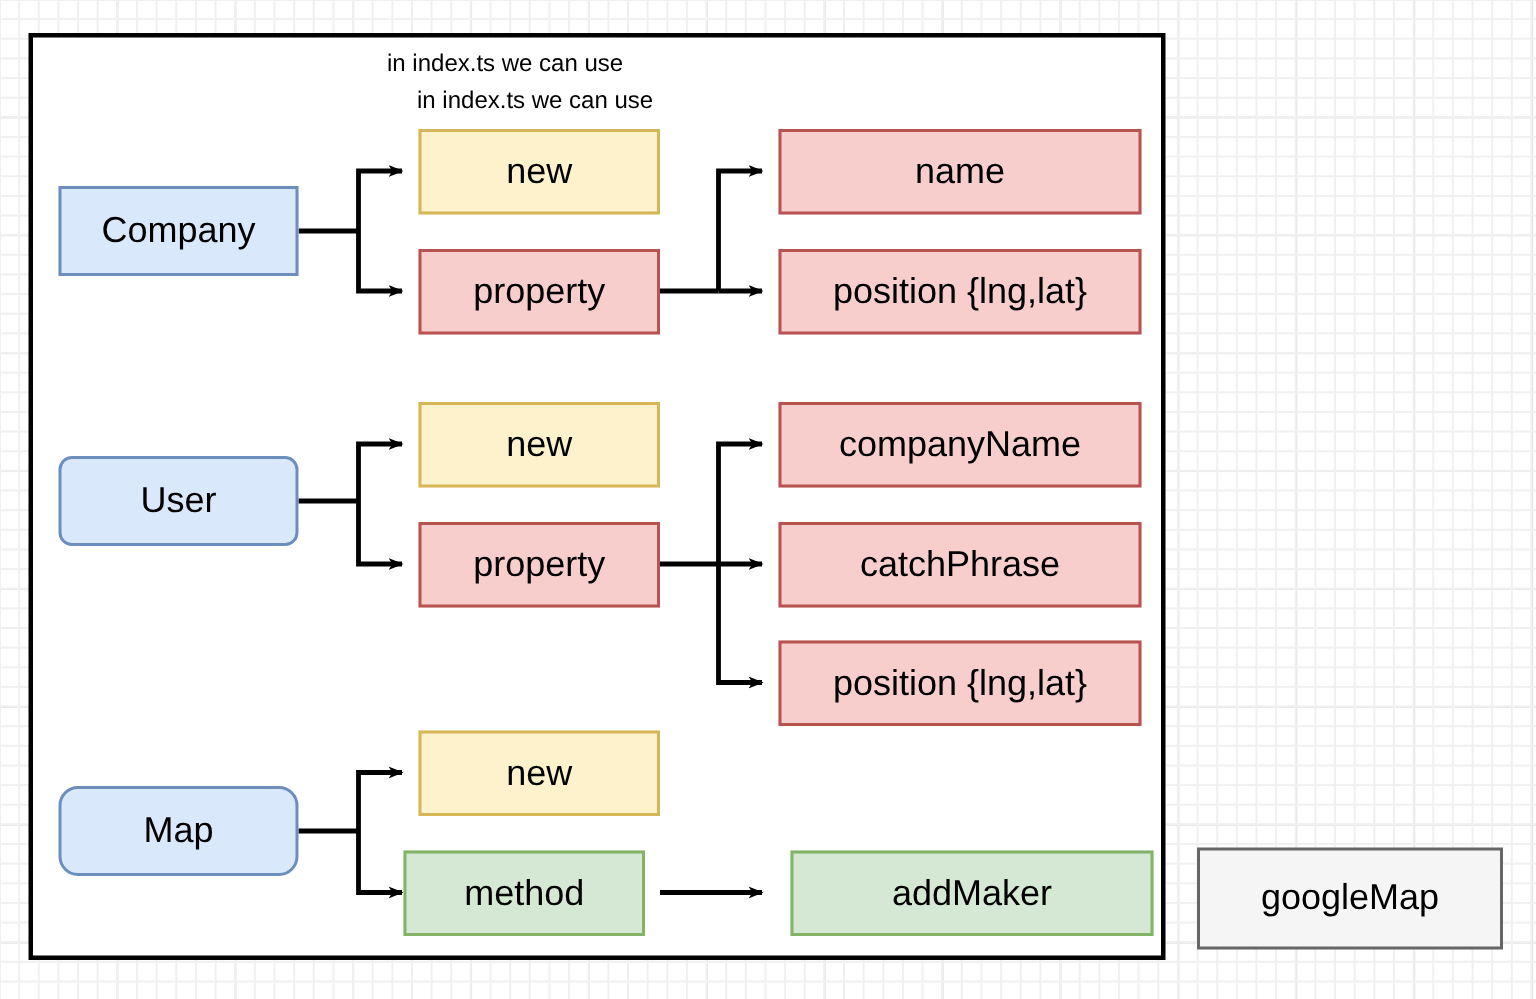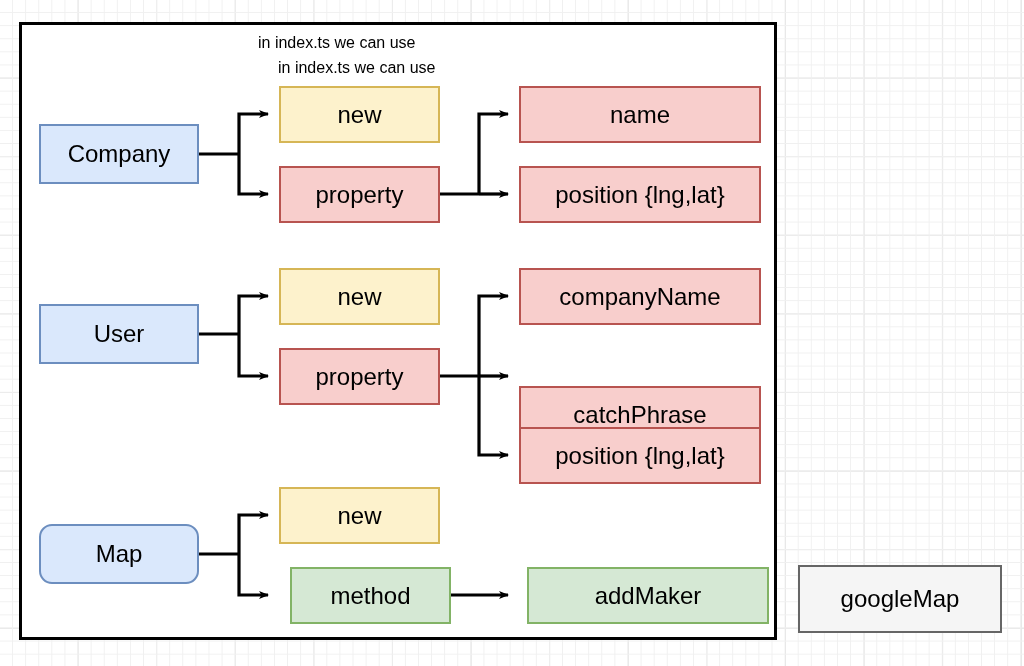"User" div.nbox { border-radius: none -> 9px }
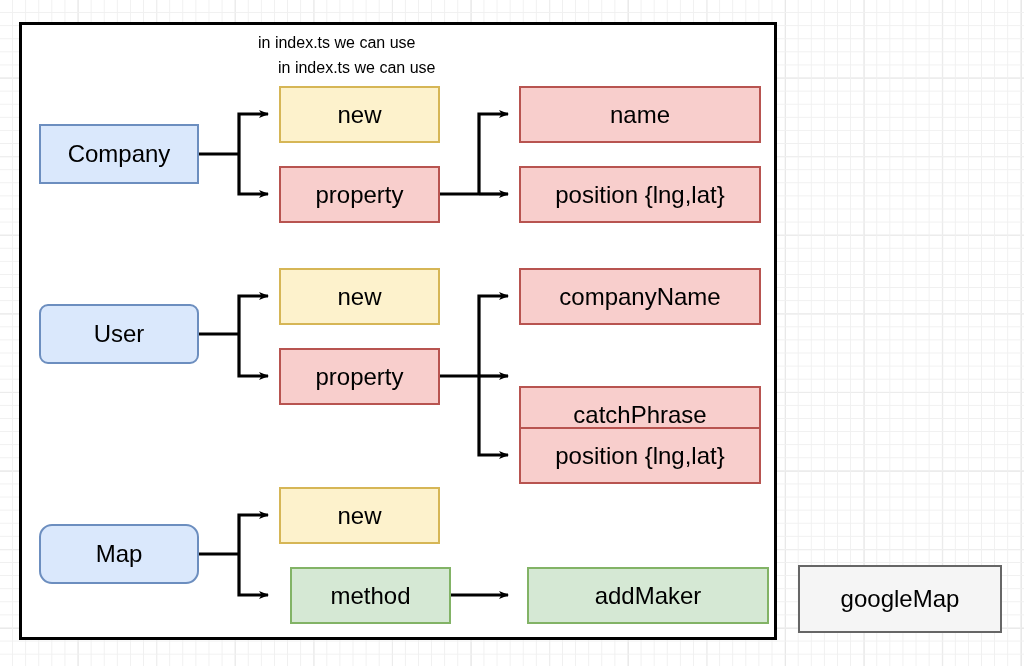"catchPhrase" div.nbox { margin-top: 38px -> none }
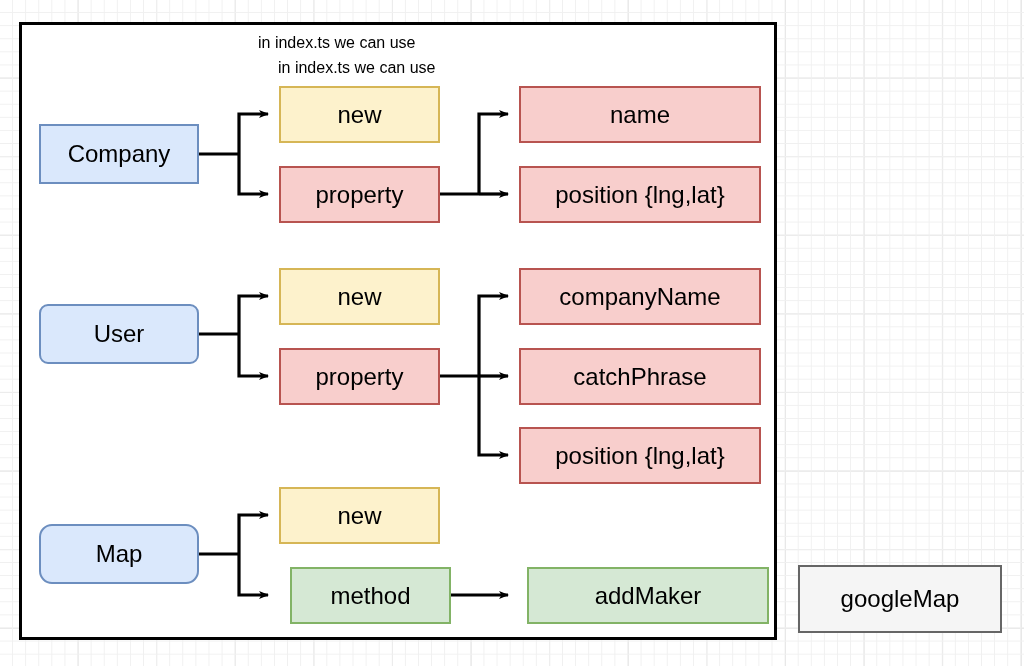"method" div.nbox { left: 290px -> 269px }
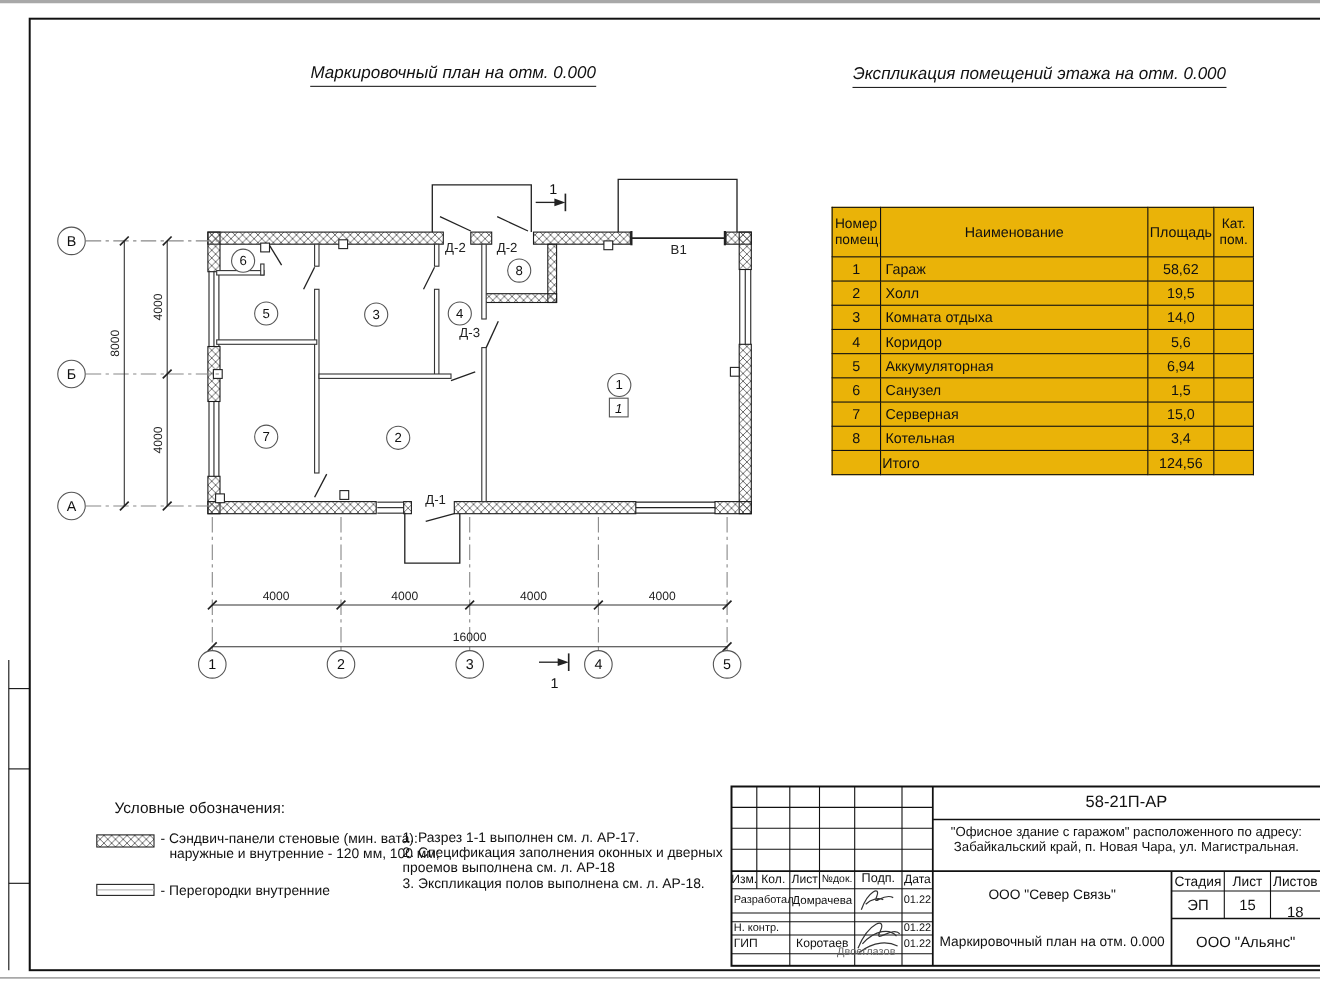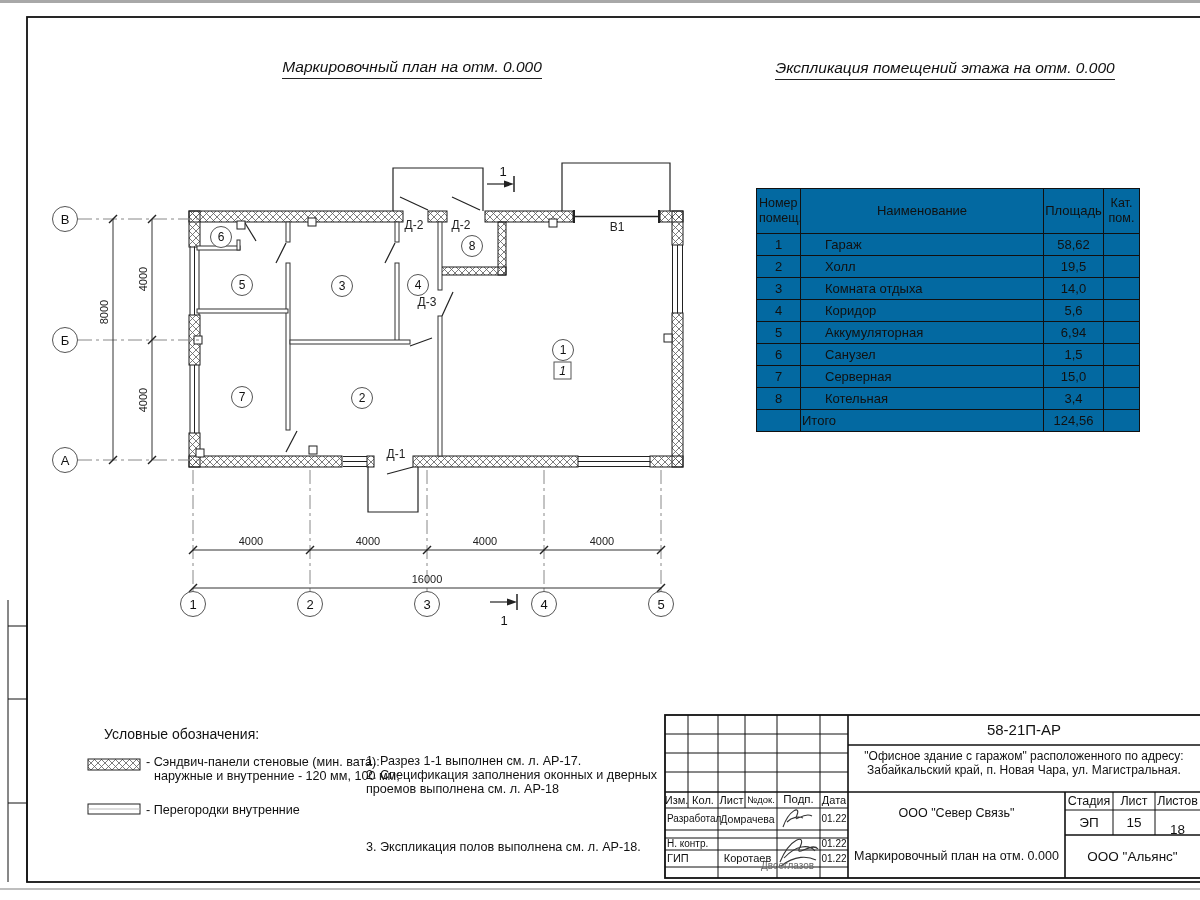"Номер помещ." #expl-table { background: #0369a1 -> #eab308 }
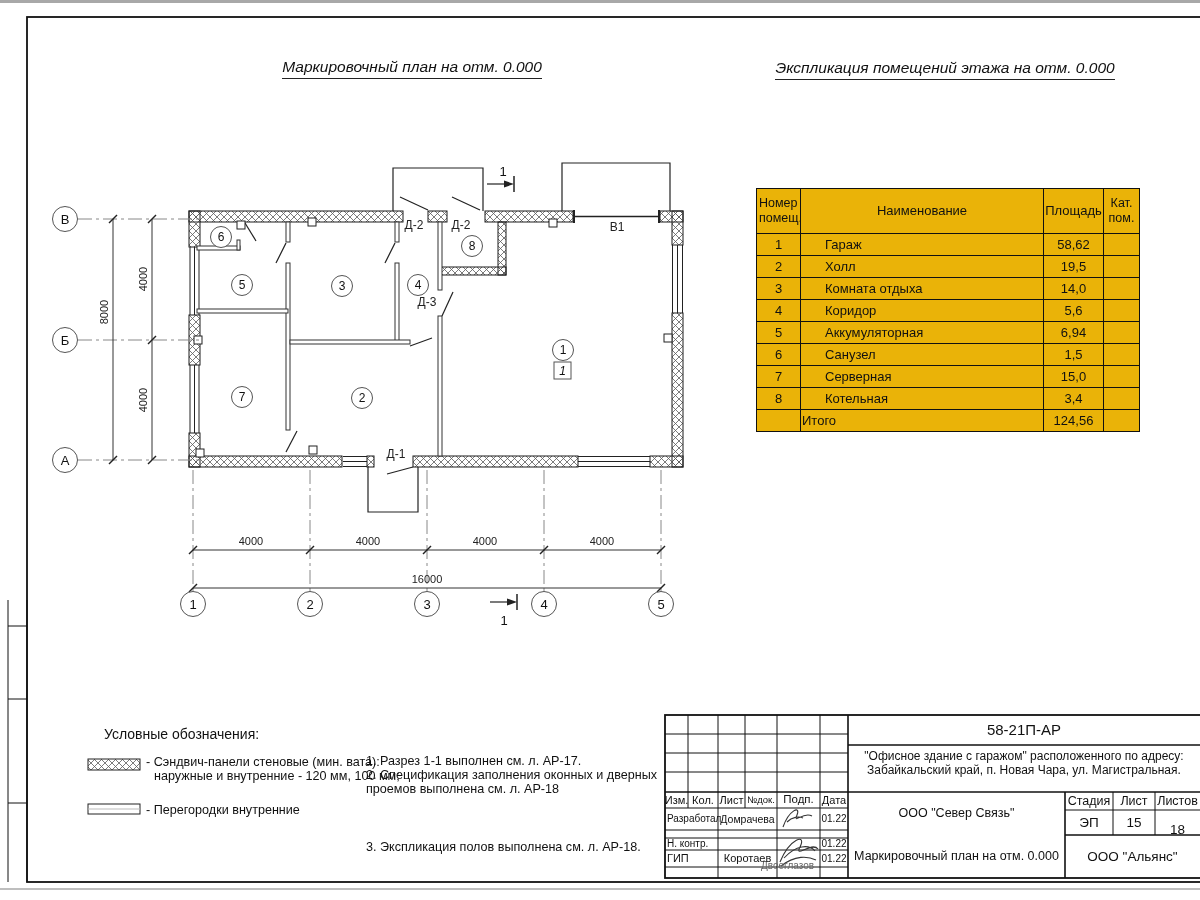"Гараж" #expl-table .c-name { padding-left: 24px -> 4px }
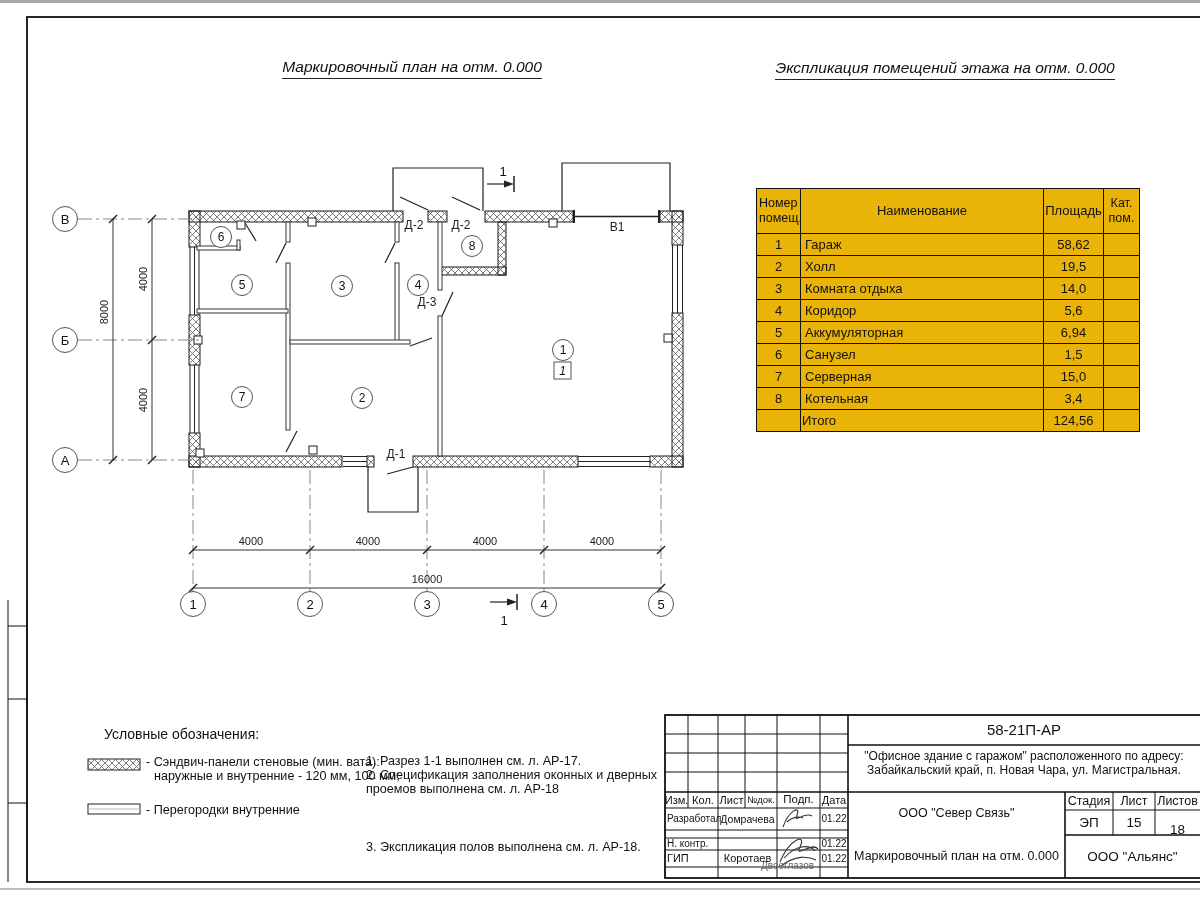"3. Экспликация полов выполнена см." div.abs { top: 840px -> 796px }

────────────────

§ PROMPT
All that is needed is an exact copy of the lines from the line with "left: 290px ->" through the end of the listing, both ends included, with no pictures.

§ SOLUTION TO THIS TASK
"method" div.nbox { left: 290px -> 269px }
"Номер помещ." #expl-table { background: #0369a1 -> #eab308 }
"Гараж" #expl-table .c-name { padding-left: 24px -> 4px }
"3. Экспликация полов выполнена см." div.abs { top: 840px -> 796px }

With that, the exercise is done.